• [Material for this exercise]
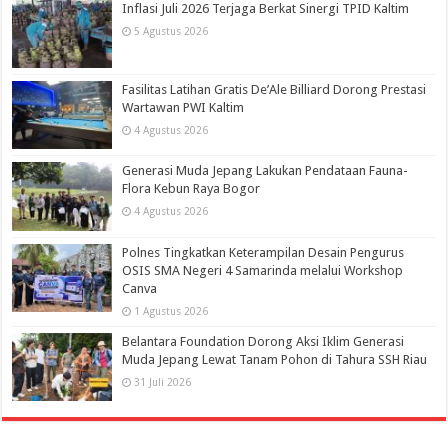
Inflasi Juli 2026 Terjaga Berkat Sinergi TPID Kaltim
5 Agustus 2026
Fasilitas Latihan Gratis De’Ale Billiard Dorong Prestasi
Wartawan PWI Kaltim
4 Agustus 2026
Generasi Muda Jepang Lakukan Pendataan Fauna-
Flora Kebun Raya Bogor
4 Agustus 2026
Polnes Tingkatkan Keterampilan Desain Pengurus
OSIS SMA Negeri 4 Samarinda melalui Workshop
Canva
1 Agustus 2026
Belantara Foundation Dorong Aksi Iklim Generasi
Muda Jepang Lewat Tanam Pohon di Tahura SSH Riau
31 Juli 2026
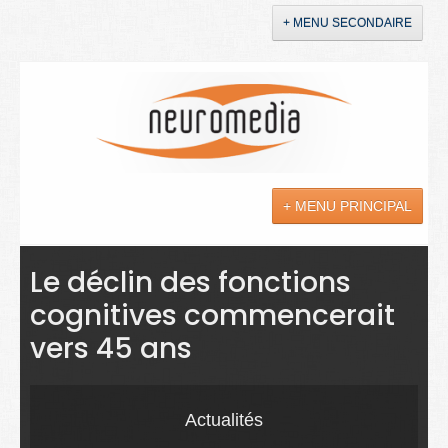
+ MENU SECONDAIRE
Accueil
Annonces
+ MENU PRINCIPAL
YouTube
LinkedIn
Actualités
Le déclin des fonctions
cognitives commencerait
Sciences
vers 45 ans
Maladies
Soins
Actualités
Droit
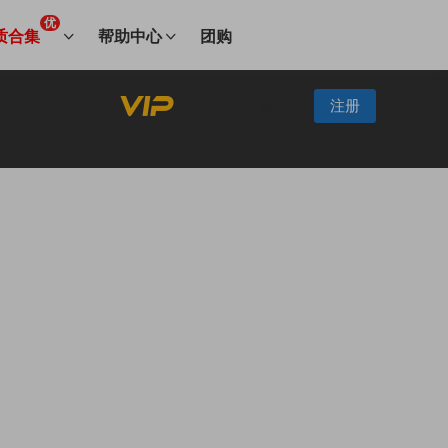
优
质合集
帮助中心
团购
登录
注册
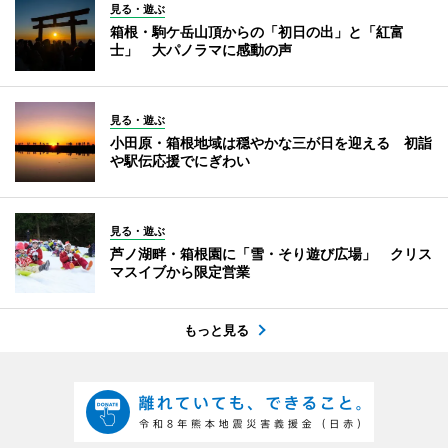
見る・遊ぶ
箱根・駒ケ岳山頂からの「初日の出」と「紅富
士」 大パノラマに感動の声
見る・遊ぶ
小田原・箱根地域は穏やかな三が日を迎える 初詣
や駅伝応援でにぎわい
見る・遊ぶ
芦ノ湖畔・箱根園に「雪・そり遊び広場」 クリス
マスイブから限定営業
もっと見る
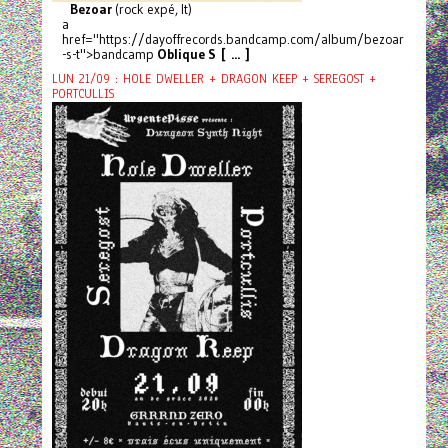
Bezoar
(rock expé, It)
a
href="https://dayoffrecords.bandcamp.com/album/bezoar
-s-t">bandcamp
Oblique S [ ... ]
LUN 21/09 : HOLE DWELLER + DRAGON KEEP + SEREGOST +
PORTCULLIS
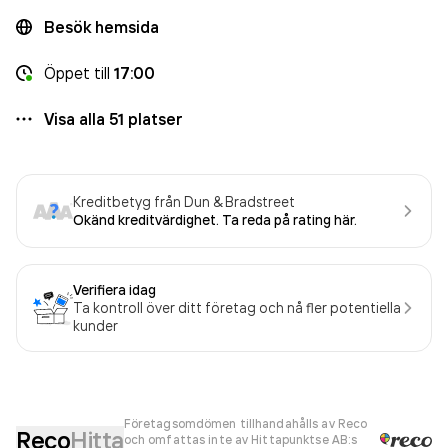
Besök hemsida
Öppet
till
17:00
Visa alla
51
platser
Kreditbetyg från Dun & Bradstreet
Okänd kreditvärdighet. Ta reda på rating här.
Verifiera idag
Ta kontroll över ditt företag och nå fler potentiella
kunder
Företagsomdömen tillhandahålls av Reco
Reco
Hitta
och omfattas inte av Hittapunktse AB:s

• [Job]
Without the pictures, retype each line of the records above exactly.

• [Result of the task]
Inflasi Juli 2026 Terjaga Berkat Sinergi TPID Kaltim
5 Agustus 2026
Fasilitas Latihan Gratis De’Ale Billiard Dorong Prestasi
Wartawan PWI Kaltim
4 Agustus 2026
Generasi Muda Jepang Lakukan Pendataan Fauna-
Flora Kebun Raya Bogor
4 Agustus 2026
Polnes Tingkatkan Keterampilan Desain Pengurus
OSIS SMA Negeri 4 Samarinda melalui Workshop
Canva
1 Agustus 2026
Belantara Foundation Dorong Aksi Iklim Generasi
Muda Jepang Lewat Tanam Pohon di Tahura SSH Riau
31 Juli 2026
+ MENU SECONDAIRE
Accueil
Annonces
+ MENU PRINCIPAL
YouTube
LinkedIn
Actualités
Le déclin des fonctions
cognitives commencerait
Sciences
vers 45 ans
Maladies
Soins
Actualités
Droit
优
质合集
帮助中心
团购
登录
注册
見る・遊ぶ
箱根・駒ケ岳山頂からの「初日の出」と「紅富
士」 大パノラマに感動の声
見る・遊ぶ
小田原・箱根地域は穏やかな三が日を迎える 初詣
や駅伝応援でにぎわい
見る・遊ぶ
芦ノ湖畔・箱根園に「雪・そり遊び広場」 クリス
マスイブから限定営業
もっと見る
Bezoar
(rock expé, It)
a
href="https://dayoffrecords.bandcamp.com/album/bezoar
-s-t">bandcamp
Oblique S [ ... ]
LUN 21/09 : HOLE DWELLER + DRAGON KEEP + SEREGOST +
PORTCULLIS
Besök hemsida
Öppet
till
17:00
Visa alla
51
platser
Kreditbetyg från Dun & Bradstreet
Okänd kreditvärdighet. Ta reda på rating här.
Verifiera idag
Ta kontroll över ditt företag och nå fler potentiella
kunder
Företagsomdömen tillhandahålls av Reco
Reco
Hitta
och omfattas inte av Hittapunktse AB:s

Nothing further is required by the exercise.